Required action: Start at the line below containing "G01X33614Y39243D03*" and stop at the line containing "G04 Pad End*". Repeat every line of that stretch exactly, and nothing outside it.

Data records
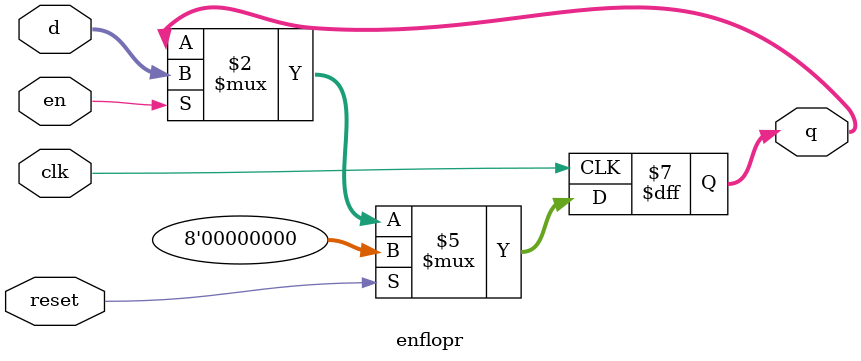
<source format=v>
module enflopr #(parameter WIDTH = 8)
              (input                     clk, reset,en,
               input         [WIDTH-1:0] d, 
               output  reg   [WIDTH-1:0] q);

  always @(posedge clk )
    if (reset)         q <= 0;
    else if (en)       q <= d;
endmodule


</source>
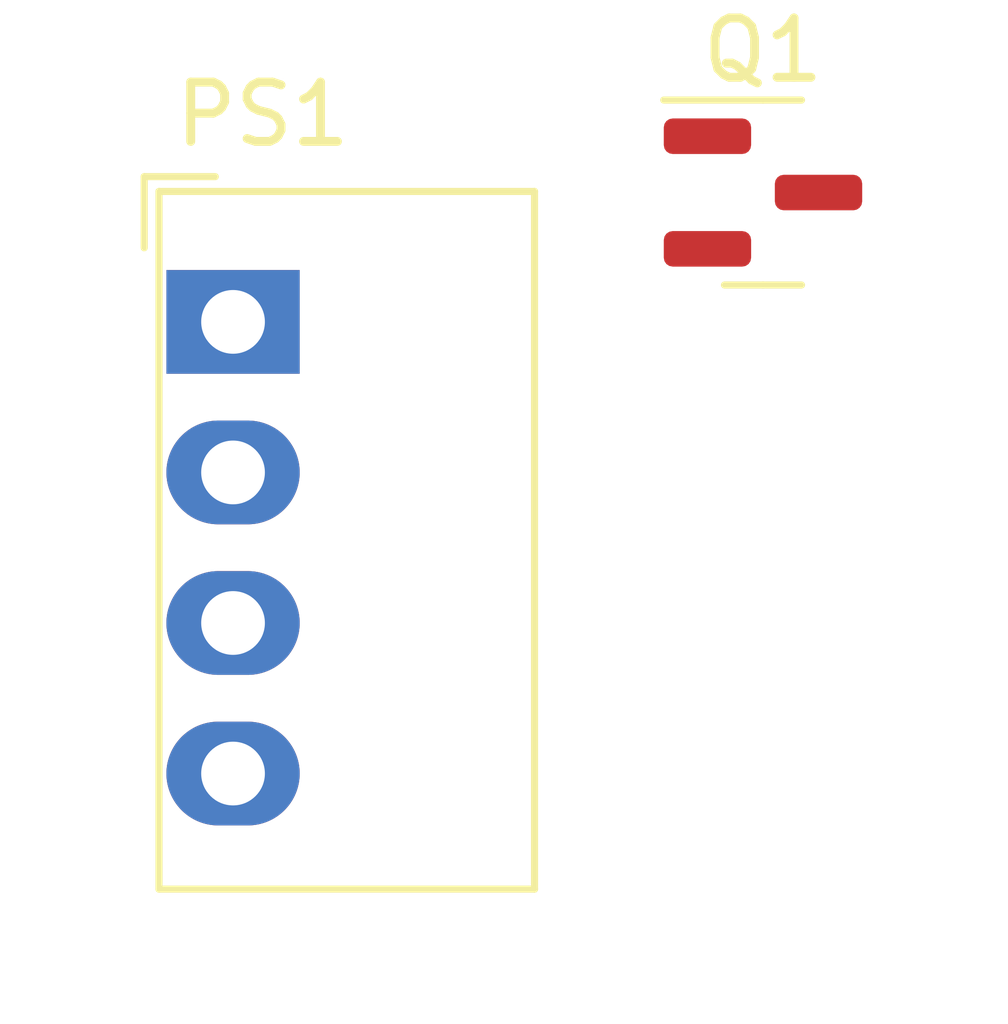
<source format=kicad_pcb>
(kicad_pcb (version 20211014) (generator pcbnew)

  (general
    (thickness 1.6)
  )

  (paper "A4")
  (layers
    (0 "F.Cu" signal)
    (31 "B.Cu" signal)
    (32 "B.Adhes" user "B.Adhesive")
    (33 "F.Adhes" user "F.Adhesive")
    (34 "B.Paste" user)
    (35 "F.Paste" user)
    (36 "B.SilkS" user "B.Silkscreen")
    (37 "F.SilkS" user "F.Silkscreen")
    (38 "B.Mask" user)
    (39 "F.Mask" user)
    (40 "Dwgs.User" user "User.Drawings")
    (41 "Cmts.User" user "User.Comments")
    (42 "Eco1.User" user "User.Eco1")
    (43 "Eco2.User" user "User.Eco2")
    (44 "Edge.Cuts" user)
    (45 "Margin" user)
    (46 "B.CrtYd" user "B.Courtyard")
    (47 "F.CrtYd" user "F.Courtyard")
    (48 "B.Fab" user)
    (49 "F.Fab" user)
    (50 "User.1" user)
    (51 "User.2" user)
    (52 "User.3" user)
    (53 "User.4" user)
    (54 "User.5" user)
    (55 "User.6" user)
    (56 "User.7" user)
    (57 "User.8" user)
    (58 "User.9" user)
  )

  (setup
    (pad_to_mask_clearance 0)
    (pcbplotparams
      (layerselection 0x00010fc_ffffffff)
      (disableapertmacros false)
      (usegerberextensions false)
      (usegerberattributes true)
      (usegerberadvancedattributes true)
      (creategerberjobfile true)
      (svguseinch false)
      (svgprecision 6)
      (excludeedgelayer true)
      (plotframeref false)
      (viasonmask false)
      (mode 1)
      (useauxorigin false)
      (hpglpennumber 1)
      (hpglpenspeed 20)
      (hpglpendiameter 15.000000)
      (dxfpolygonmode true)
      (dxfimperialunits true)
      (dxfusepcbnewfont true)
      (psnegative false)
      (psa4output false)
      (plotreference true)
      (plotvalue true)
      (plotinvisibletext false)
      (sketchpadsonfab false)
      (subtractmaskfromsilk false)
      (outputformat 1)
      (mirror false)
      (drillshape 1)
      (scaleselection 1)
      (outputdirectory "")
    )
  )

  (net 0 "")
  (net 1 "GND")
  (net 2 "+3.3V")
  (net 3 "Net-(PS1-Pad4)")
  (net 4 "Net-(Q1-Pad1)")
  (net 5 "Net-(Q1-Pad3)")

  (footprint "Converter_DCDC:Converter_DCDC_Murata_MEE1SxxxxSC_THT" (layer "F.Cu") (at 108.401 80.16))

  (footprint "Package_TO_SOT_SMD:SOT-23" (layer "F.Cu") (at 117.348 77.978))

)

</source>
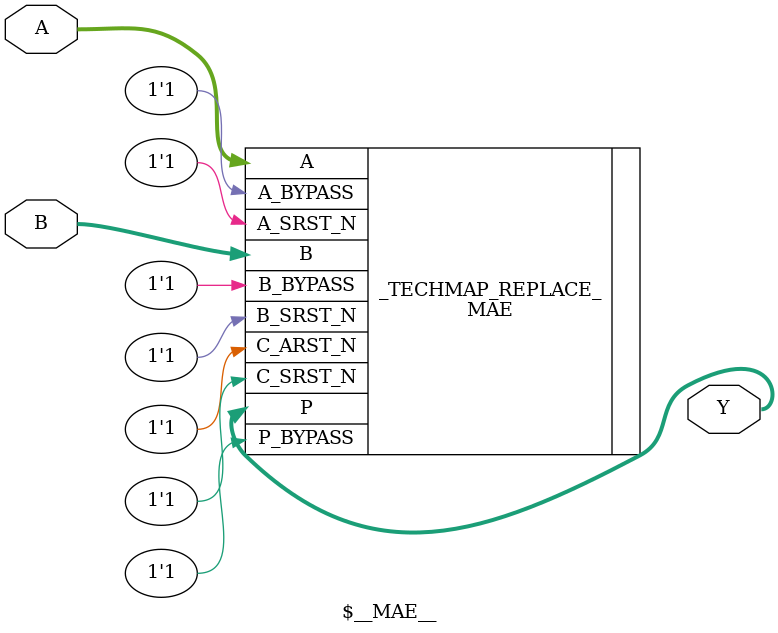
<source format=v>
module \$__MAE__
  #(
	parameter A_SIGNED = 0,
	parameter B_SIGNED = 0,
	parameter A_WIDTH = 0,
	parameter B_WIDTH = 0,
	parameter Y_WIDTH = 0
  ) 
    (
		input [A_WIDTH-1:0] A,
		input [B_WIDTH-1:0] B,
		output [Y_WIDTH-1:0] Y
	);

	// Don't specify clock or reset.
	MAE #(
		.BYPASS_A(1'b0),
		.BYPASS_B(1'b0),
		.BYPASS_C(1'b0),
		.BYPASS_P(1'b0),
		.POST_ADDER_STATIC(1'b0),
		.USE_FEEDBACK(1'b0)
 	)
    _TECHMAP_REPLACE_ (
		.A(A),
		.A_BYPASS(1'b1),
		.B(B),
		.B_BYPASS(1'b1),
		.P(Y),
		.P_BYPASS(1'b1),
		.A_SRST_N(1'b1),
		.B_SRST_N(1'b1),
		.C_SRST_N(1'b1),
		.C_ARST_N(1'b1)

	);
endmodule

</source>
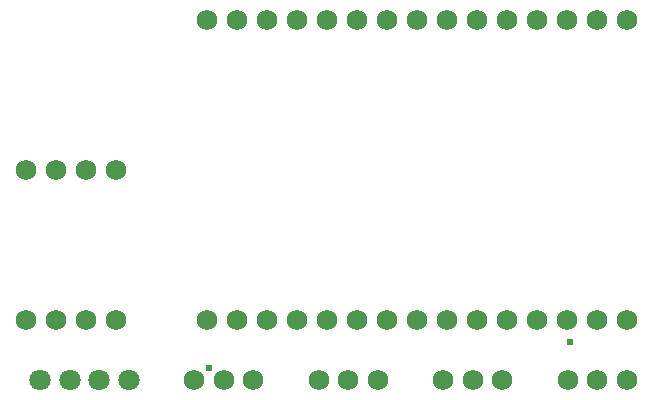
<source format=gbs>
G04 Layer: BottomSolderMaskLayer*
G04 EasyEDA Pro v2.0.30.0bf95a9f.56a808, 2023-06-11 15:17:04*
G04 Gerber Generator version 0.3*
G04 Scale: 100 percent, Rotated: No, Reflected: No*
G04 Dimensions in millimeters*
G04 Leading zeros omitted, absolute positions, 3 integers and 3 decimals*
%FSLAX33Y33*%
%MOMM*%
%ADD10C,1.75*%
%ADD11C,1.8*%
%ADD12C,1.753*%
%ADD13C,0.61*%
G75*


G04 Pad Start*
G54D10*
G01X48474Y8763D03*
G01X45974Y8763D03*
G01X43474Y8763D03*
G01X59015Y8763D03*
G01X56515Y8763D03*
G01X54015Y8763D03*
G54D11*
G01X16831Y8763D03*
G01X14331Y8763D03*
G01X11831Y8763D03*
G01X9331Y8763D03*
G54D10*
G01X37933Y8763D03*
G01X35433Y8763D03*
G01X32933Y8763D03*
G01X27392Y8763D03*
G01X24892Y8763D03*
G01X22392Y8763D03*
G54D12*
G01X59014Y13843D03*
G01X56474Y13843D03*
G01X53934Y13843D03*
G01X51394Y13843D03*
G01X48854Y13843D03*
G01X46314Y13843D03*
G01X43774Y13843D03*
G01X41234Y13843D03*
G01X38694Y13843D03*
G01X36154Y13843D03*
G01X33614Y13843D03*
G01X31074Y13843D03*
G01X28534Y13843D03*
G01X25994Y13843D03*
G01X23454Y13843D03*
G01X59014Y39243D03*
G01X56474Y39243D03*
G01X53934Y39243D03*
G01X51394Y39243D03*
G01X48854Y39243D03*
G01X46314Y39243D03*
G01X43774Y39243D03*
G01X41234Y39243D03*
G01X38694Y39243D03*
G01X36154Y39243D03*
G01X33614Y39243D03*
G01X31074Y39243D03*
G01X28534Y39243D03*
G01X25994Y39243D03*
G01X23454Y39243D03*
G01X15748Y13843D03*
G01X13208Y13843D03*
G01X10668Y13843D03*
G01X8128Y13843D03*
G01X15748Y26543D03*
G01X13208Y26543D03*
G01X10668Y26543D03*
G01X8128Y26543D03*
G04 Pad End*

G04 Via Start*
G54D13*
G01X54229Y11938D03*
G01X23622Y9779D03*
G04 Via End*

M02*

</source>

Answer for the task:
G01X33614Y39243D03*
G01X31074Y39243D03*
G01X28534Y39243D03*
G01X25994Y39243D03*
G01X23454Y39243D03*
G01X15748Y13843D03*
G01X13208Y13843D03*
G01X10668Y13843D03*
G01X8128Y13843D03*
G01X15748Y26543D03*
G01X13208Y26543D03*
G01X10668Y26543D03*
G01X8128Y26543D03*
G04 Pad End*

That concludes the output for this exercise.